To be done: Write out the lines of the items exactly, starting with the line that contains "genus: Ficus" and continuing through the last line of the items, including both of those lines.

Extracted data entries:

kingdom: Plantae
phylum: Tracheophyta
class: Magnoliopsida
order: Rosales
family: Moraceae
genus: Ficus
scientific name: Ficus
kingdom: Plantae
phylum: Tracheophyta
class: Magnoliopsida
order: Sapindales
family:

Result of this exercise:
genus: Ficus
scientific name: Ficus
kingdom: Plantae
phylum: Tracheophyta
class: Magnoliopsida
order: Sapindales
family:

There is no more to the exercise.